Requirement – The following entries should be restated word for word, pictures excluded.
------------
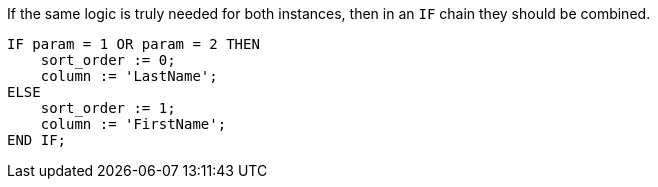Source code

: If the same logic is truly needed for both instances, then in an `IF` chain they should be combined.

[source,sql,diff-id=1,diff-type=compliant]
----
IF param = 1 OR param = 2 THEN
    sort_order := 0;
    column := 'LastName';
ELSE
    sort_order := 1;
    column := 'FirstName';
END IF;
----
------------
Exercise response –
Source code

: If the same logic is truly needed for both instances, then in an `IF` chain they should be combined.

[source,sql,diff-id=1,diff-type=compliant]
----
IF param = 1 OR param = 2 THEN
    sort_order := 0;
    column := 'LastName';
ELSE
    sort_order := 1;
    column := 'FirstName';
END IF;
----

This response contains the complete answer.